-- Task inputs follows --

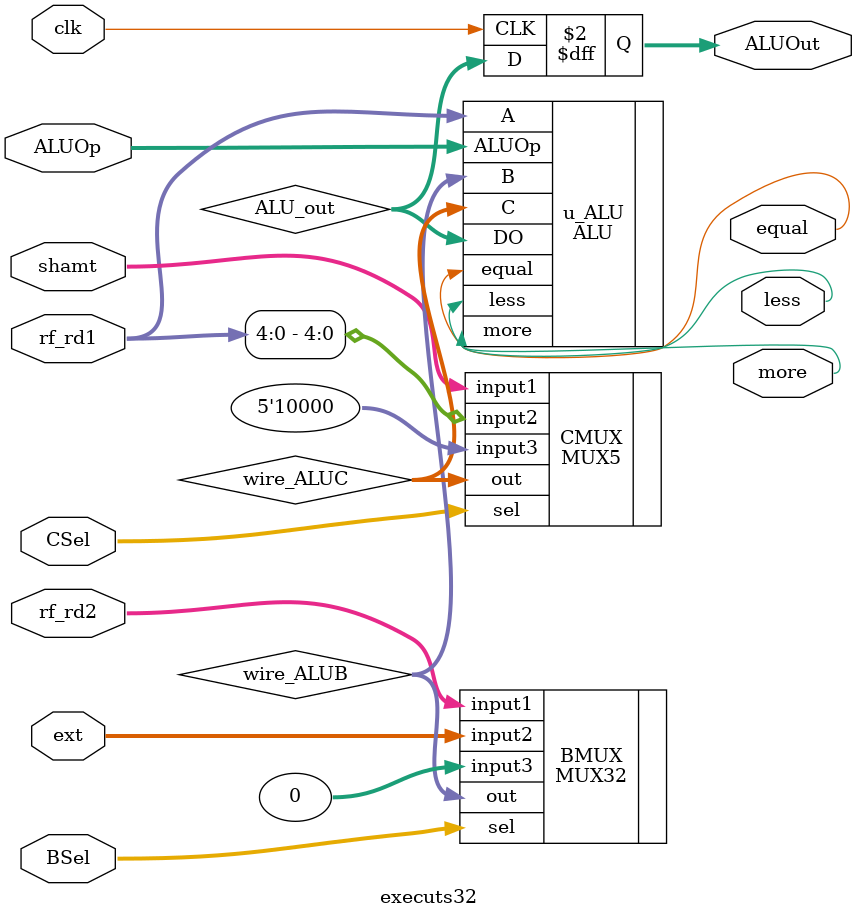
<source format=v>
`timescale 1ns / 1ps


module executs32(
    input clk,
    input[31:0] rf_rd1,
    input[31:0] rf_rd2,
    input[31:0] ext,
    input[4:0] shamt,
    input[3:0] ALUOp,
    input[1:0] BSel,
    input[1:0] CSel,
    output reg [31:0] ALUOut,
    output less,
    output equal,
    output more
    );
    wire[31:0] ALU_out;
    always@(posedge clk)begin
        ALUOut<=ALU_out;
    end
    wire[31:0] wire_ALUB;
    wire[31:0] wire_ALUC;
    
    
    MUX32 BMUX(.input1(rf_rd2),.input2(ext),.input3(32'd0),.out(wire_ALUB),.sel(BSel));
    MUX5 CMUX(.input1(shamt),.input2(rf_rd1[4:0]),.input3(5'b10000),.out(wire_ALUC),.sel(CSel));
    ALU u_ALU(.A(rf_rd1),.B(wire_ALUB),.C(wire_ALUC),.ALUOp(ALUOp),.DO(ALU_out),.equal(equal),.less(less),.more(more));
endmodule

</source>
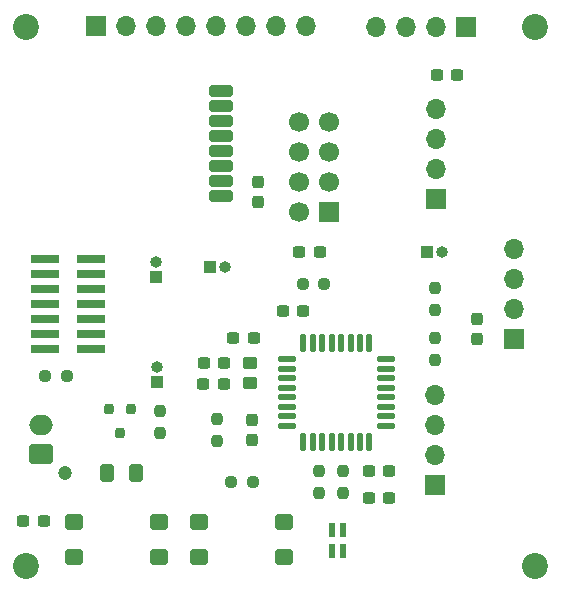
<source format=gts>
G04 #@! TF.GenerationSoftware,KiCad,Pcbnew,8.0.8*
G04 #@! TF.CreationDate,2025-01-30T19:33:48+01:00*
G04 #@! TF.ProjectId,HAMS_node,48414d53-5f6e-46f6-9465-2e6b69636164,rev?*
G04 #@! TF.SameCoordinates,Original*
G04 #@! TF.FileFunction,Soldermask,Top*
G04 #@! TF.FilePolarity,Negative*
%FSLAX46Y46*%
G04 Gerber Fmt 4.6, Leading zero omitted, Abs format (unit mm)*
G04 Created by KiCad (PCBNEW 8.0.8) date 2025-01-30 19:33:48*
%MOMM*%
%LPD*%
G01*
G04 APERTURE LIST*
G04 Aperture macros list*
%AMRoundRect*
0 Rectangle with rounded corners*
0 $1 Rounding radius*
0 $2 $3 $4 $5 $6 $7 $8 $9 X,Y pos of 4 corners*
0 Add a 4 corners polygon primitive as box body*
4,1,4,$2,$3,$4,$5,$6,$7,$8,$9,$2,$3,0*
0 Add four circle primitives for the rounded corners*
1,1,$1+$1,$2,$3*
1,1,$1+$1,$4,$5*
1,1,$1+$1,$6,$7*
1,1,$1+$1,$8,$9*
0 Add four rect primitives between the rounded corners*
20,1,$1+$1,$2,$3,$4,$5,0*
20,1,$1+$1,$4,$5,$6,$7,0*
20,1,$1+$1,$6,$7,$8,$9,0*
20,1,$1+$1,$8,$9,$2,$3,0*%
G04 Aperture macros list end*
%ADD10C,2.200000*%
%ADD11R,1.000000X1.000000*%
%ADD12O,1.000000X1.000000*%
%ADD13RoundRect,0.350000X0.450000X0.350000X-0.450000X0.350000X-0.450000X-0.350000X0.450000X-0.350000X0*%
%ADD14RoundRect,0.237500X0.250000X0.237500X-0.250000X0.237500X-0.250000X-0.237500X0.250000X-0.237500X0*%
%ADD15RoundRect,0.237500X0.300000X0.237500X-0.300000X0.237500X-0.300000X-0.237500X0.300000X-0.237500X0*%
%ADD16RoundRect,0.250000X0.350000X-0.275000X0.350000X0.275000X-0.350000X0.275000X-0.350000X-0.275000X0*%
%ADD17RoundRect,0.237500X-0.250000X-0.237500X0.250000X-0.237500X0.250000X0.237500X-0.250000X0.237500X0*%
%ADD18RoundRect,0.300000X0.300000X-0.450000X0.300000X0.450000X-0.300000X0.450000X-0.300000X-0.450000X0*%
%ADD19O,2.000000X1.700000*%
%ADD20RoundRect,0.250000X0.750000X-0.600000X0.750000X0.600000X-0.750000X0.600000X-0.750000X-0.600000X0*%
%ADD21C,1.200000*%
%ADD22R,1.700000X1.700000*%
%ADD23O,1.700000X1.700000*%
%ADD24RoundRect,0.125000X-0.625000X-0.125000X0.625000X-0.125000X0.625000X0.125000X-0.625000X0.125000X0*%
%ADD25RoundRect,0.125000X-0.125000X-0.625000X0.125000X-0.625000X0.125000X0.625000X-0.125000X0.625000X0*%
%ADD26RoundRect,0.237500X-0.237500X0.300000X-0.237500X-0.300000X0.237500X-0.300000X0.237500X0.300000X0*%
%ADD27RoundRect,0.237500X-0.300000X-0.237500X0.300000X-0.237500X0.300000X0.237500X-0.300000X0.237500X0*%
%ADD28RoundRect,0.237500X0.237500X-0.250000X0.237500X0.250000X-0.237500X0.250000X-0.237500X-0.250000X0*%
%ADD29R,0.600000X1.200000*%
%ADD30RoundRect,0.237500X0.237500X-0.300000X0.237500X0.300000X-0.237500X0.300000X-0.237500X-0.300000X0*%
%ADD31RoundRect,0.200000X-0.200000X0.250000X-0.200000X-0.250000X0.200000X-0.250000X0.200000X0.250000X0*%
%ADD32RoundRect,0.237500X-0.237500X0.250000X-0.237500X-0.250000X0.237500X-0.250000X0.237500X0.250000X0*%
%ADD33RoundRect,0.250000X0.750000X-0.250000X0.750000X0.250000X-0.750000X0.250000X-0.750000X-0.250000X0*%
%ADD34C,1.700000*%
%ADD35R,2.400000X0.740000*%
G04 APERTURE END LIST*
D10*
X211900000Y-59800000D03*
D11*
X202700000Y-78850000D03*
D12*
X203970000Y-78850000D03*
X185595000Y-80100000D03*
D11*
X184325000Y-80100000D03*
X179825000Y-89850000D03*
D12*
X179825000Y-88580000D03*
D11*
X179800000Y-80945000D03*
D12*
X179800000Y-79675000D03*
D13*
X183400000Y-101650000D03*
X190600000Y-101650000D03*
X183400000Y-104650000D03*
X190600000Y-104650000D03*
D14*
X187962500Y-98300000D03*
X186137500Y-98300000D03*
D15*
X199525000Y-99625000D03*
X197800000Y-99625000D03*
D16*
X187700000Y-89900000D03*
X187700000Y-88250000D03*
D17*
X170412500Y-89300000D03*
X172237500Y-89300000D03*
D18*
X175650000Y-97525000D03*
X178050000Y-97525000D03*
D19*
X170075000Y-93450000D03*
D20*
X170075000Y-95950000D03*
D21*
X172075000Y-97550000D03*
D15*
X170262500Y-101600000D03*
X168537500Y-101600000D03*
D22*
X203410000Y-98520000D03*
D23*
X203410000Y-95980000D03*
X203410000Y-93440000D03*
X203410000Y-90900000D03*
D10*
X211900000Y-105400000D03*
D22*
X206030000Y-59750000D03*
D23*
X203490000Y-59750000D03*
X200950000Y-59750000D03*
X198410000Y-59750000D03*
D24*
X190875000Y-87925000D03*
X190875000Y-88725000D03*
X190875000Y-89525000D03*
X190875000Y-90325000D03*
X190875000Y-91125000D03*
X190875000Y-91925000D03*
X190875000Y-92725000D03*
X190875000Y-93525000D03*
D25*
X192250000Y-94900000D03*
X193050000Y-94900000D03*
X193850000Y-94900000D03*
X194650000Y-94900000D03*
X195450000Y-94900000D03*
X196250000Y-94900000D03*
X197050000Y-94900000D03*
X197850000Y-94900000D03*
D24*
X199225000Y-93525000D03*
X199225000Y-92725000D03*
X199225000Y-91925000D03*
X199225000Y-91125000D03*
X199225000Y-90325000D03*
X199225000Y-89525000D03*
X199225000Y-88725000D03*
X199225000Y-87925000D03*
D25*
X197850000Y-86550000D03*
X197050000Y-86550000D03*
X196250000Y-86550000D03*
X195450000Y-86550000D03*
X194650000Y-86550000D03*
X193850000Y-86550000D03*
X193050000Y-86550000D03*
X192250000Y-86550000D03*
D26*
X187900000Y-93012500D03*
X187900000Y-94737500D03*
D27*
X203537500Y-63800000D03*
X205262500Y-63800000D03*
D10*
X168800000Y-105400000D03*
D15*
X199525000Y-97374000D03*
X197800000Y-97374000D03*
D10*
X168800000Y-59800000D03*
D22*
X210050000Y-86180000D03*
D23*
X210050000Y-83640000D03*
X210050000Y-81100000D03*
X210050000Y-78560000D03*
D27*
X190487500Y-83825000D03*
X192212500Y-83825000D03*
D15*
X188050000Y-86100000D03*
X186325000Y-86100000D03*
X185512500Y-89975000D03*
X183787500Y-89975000D03*
D28*
X193575000Y-99225000D03*
X193575000Y-97400000D03*
D29*
X195600000Y-102325000D03*
X195600000Y-104125000D03*
X194650000Y-104125000D03*
X194650000Y-102325000D03*
D28*
X203400000Y-87962500D03*
X203400000Y-86137500D03*
D13*
X180000000Y-104650000D03*
X172800000Y-104650000D03*
X180000000Y-101650000D03*
X172800000Y-101650000D03*
D28*
X180150000Y-94150000D03*
X180150000Y-92325000D03*
X195600000Y-99212500D03*
X195600000Y-97387500D03*
D26*
X188375000Y-72875000D03*
X188375000Y-74600000D03*
D30*
X206925000Y-86212500D03*
X206925000Y-84487500D03*
D31*
X176750000Y-94150000D03*
X175800000Y-92150000D03*
X177700000Y-92150000D03*
D15*
X193625000Y-78800000D03*
X191900000Y-78800000D03*
D32*
X203425000Y-83737500D03*
X203425000Y-81912500D03*
D22*
X203460000Y-74300000D03*
D23*
X203460000Y-71760000D03*
X203460000Y-69220000D03*
X203460000Y-66680000D03*
D22*
X174700000Y-59700000D03*
D23*
X177240000Y-59700000D03*
X179780000Y-59700000D03*
X182320000Y-59700000D03*
X184860000Y-59700000D03*
X187400000Y-59700000D03*
X189940000Y-59700000D03*
X192480000Y-59700000D03*
D33*
X185250000Y-74095000D03*
X185250000Y-72825000D03*
X185250000Y-71555000D03*
X185250000Y-70285000D03*
X185250000Y-69015000D03*
X185250000Y-67745000D03*
X185250000Y-66475000D03*
X185250000Y-65205000D03*
D32*
X184900000Y-92962500D03*
X184900000Y-94787500D03*
D15*
X185525000Y-88200000D03*
X183800000Y-88200000D03*
D17*
X192212500Y-81575000D03*
X194037500Y-81575000D03*
D22*
X194439500Y-75420000D03*
D34*
X191899500Y-75420000D03*
X194439500Y-72880000D03*
X191899500Y-72880000D03*
X194439500Y-70340000D03*
X191899500Y-70340000D03*
X194439500Y-67800000D03*
X191899500Y-67800000D03*
D35*
X170350000Y-79420000D03*
X174250000Y-79420000D03*
X170350000Y-80690000D03*
X174250000Y-80690000D03*
X170350000Y-81960000D03*
X174250000Y-81960000D03*
X170350000Y-83230000D03*
X174250000Y-83230000D03*
X170350000Y-84500000D03*
X174250000Y-84500000D03*
X170350000Y-85770000D03*
X174250000Y-85770000D03*
X170350000Y-87040000D03*
X174250000Y-87040000D03*
M02*

</source>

-- Task inputs concluded --

What you will do >>
Gather each line of the records holding the string "source".

Solved exercise >>
<source format=v>
</source>
<source format=gts>
</source>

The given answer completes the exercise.